A minor V&A recovery followed in the form of the watchful Bowden and elegant Ashcroft, increasing the scoring rate against some lesser bowling, but four more quick wickets saw us in danger of subsiding before the end of our overs.  Blushes where spared by a run-a-ball fifty partnership either side of lunch between Tom Bird and Christiaan Jonkers, which mixed classical (rarely) with the bucolic (mainly).  A brief cameo from Louis Jacot saw the V&A to 156-8 at the end of their allotted 35 overs; below par certainly, but defendable.

An account of the day would not be complete without touching upon lunch.  Even by the standards of the epicurean year, the spread was exceptional.  Whether by accident or design the combined efforts of Megan, Jessica, Annette, Nicky and Nick P-G amounted to a three course lunch: presse of confit duck and orange to start, a choice of penne al forno or roast beef to follow and strawberries for pudding.  Conversation around the table was, as usual, rich and various. Nick Emley’s outlined his all time West Indian XI, confused somewhat by thinking George Headley was an opening batsman (he never once opened for the West Indies).  Elsewhere a discussion raged on how one should pronounce Chateau Talbot, a French wine but named after and Englishman (John Talbot, Earl of Shrewsbury).  Meanwhile, Nicky Bird opined that Job, whilst having been through a great deal, might not have made the most entertaining dinner guest.
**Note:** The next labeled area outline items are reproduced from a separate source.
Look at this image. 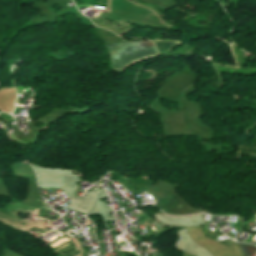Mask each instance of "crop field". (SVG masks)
I'll return each mask as SVG.
<instances>
[{
  "label": "crop field",
  "mask_w": 256,
  "mask_h": 256,
  "mask_svg": "<svg viewBox=\"0 0 256 256\" xmlns=\"http://www.w3.org/2000/svg\"><path fill=\"white\" fill-rule=\"evenodd\" d=\"M238 245H239L241 251L244 253V255H249L251 253L256 252L255 246L245 245V244H241V243H238Z\"/></svg>",
  "instance_id": "crop-field-3"
},
{
  "label": "crop field",
  "mask_w": 256,
  "mask_h": 256,
  "mask_svg": "<svg viewBox=\"0 0 256 256\" xmlns=\"http://www.w3.org/2000/svg\"><path fill=\"white\" fill-rule=\"evenodd\" d=\"M154 42L158 50L162 54L166 53L167 51H169L170 49H172L173 47L181 43V42L171 41V40H163V41L156 40Z\"/></svg>",
  "instance_id": "crop-field-2"
},
{
  "label": "crop field",
  "mask_w": 256,
  "mask_h": 256,
  "mask_svg": "<svg viewBox=\"0 0 256 256\" xmlns=\"http://www.w3.org/2000/svg\"><path fill=\"white\" fill-rule=\"evenodd\" d=\"M106 47L110 54L112 69L121 72L140 60L161 55L153 42L147 40H128Z\"/></svg>",
  "instance_id": "crop-field-1"
}]
</instances>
The Authors also started their innings steadily with Fiennes looking as elegant and correct a batsman as I have seen at Stonor since Robbie Lawson left for Australia. McGowan and Owen were bowled by good balls from Jonkers and Jacot respectively and Tom Holland, who has received batting coaching from Alistair Cook, missed his first ball which was unsportingly straight.  He was replaced by Joe Craig, who reputedly once hit a century from twenty-six balls and had clubbed his way to 37 at about that rate of knots when he holed out to Jacot at long on off the wily bowling of Bowden.   The match was delicately poised at tea, the Author’s requiring just 64 from twelve overs but with the top half of their batting gone.   Hogg and Falk appeared more than up to the task and where moving serenely towards their target when Louis Jacot took another good catch at long on to dismiss Hogg.  In the next over Falk skied one to the wicketkeeper and there was just a slight whiff of panic among the Authors’ ranks.  But like the V&A, the Authors bat all the way down and with nine balls remaining, the final runs were scored leaving the Authors XI worthy victors by three wickets.

So to The Crown, for tales of Authors’ match against the Vatican, a team stuffed with young priests not averse to the odd bit of sledging.  Also of William Fiennes’s father, Nathaniel, Baron Saye and Sele, who had watched some of the game.  He had saved the life of Nicky Bird’s father at Arnhem in 1944, without which the V&A Cricket Club could never have existed in its current form.

Christiaan

 

Nicky Bird wrote:

Thanks to Jessica, Megan, Annette, Bird N and Nick P-G for co-operative catering, the sign of things to come.

The Authors XI really are authors. Their best bowler was Tom Holland, the historian of the Roman world, and William Fiennes (The Snow Geese) was their best batsman. They boast novelists, poets and a blogger. One or two of us might qualify, certainly Adam and Bird N. for his definitive Luggage Labels from the Golden Age of Shipping (V&A, 1984).

They played the Pope earlier this year, or rather the Vatican team. A team stuffed with young priests not averse to the occasional swear word. The father of William Fiennes (Lord Saye and Sele), who watched the game, was responsible for N. Bird being at Stonor. He saved the life of Tom Bird Snr at Arnhem.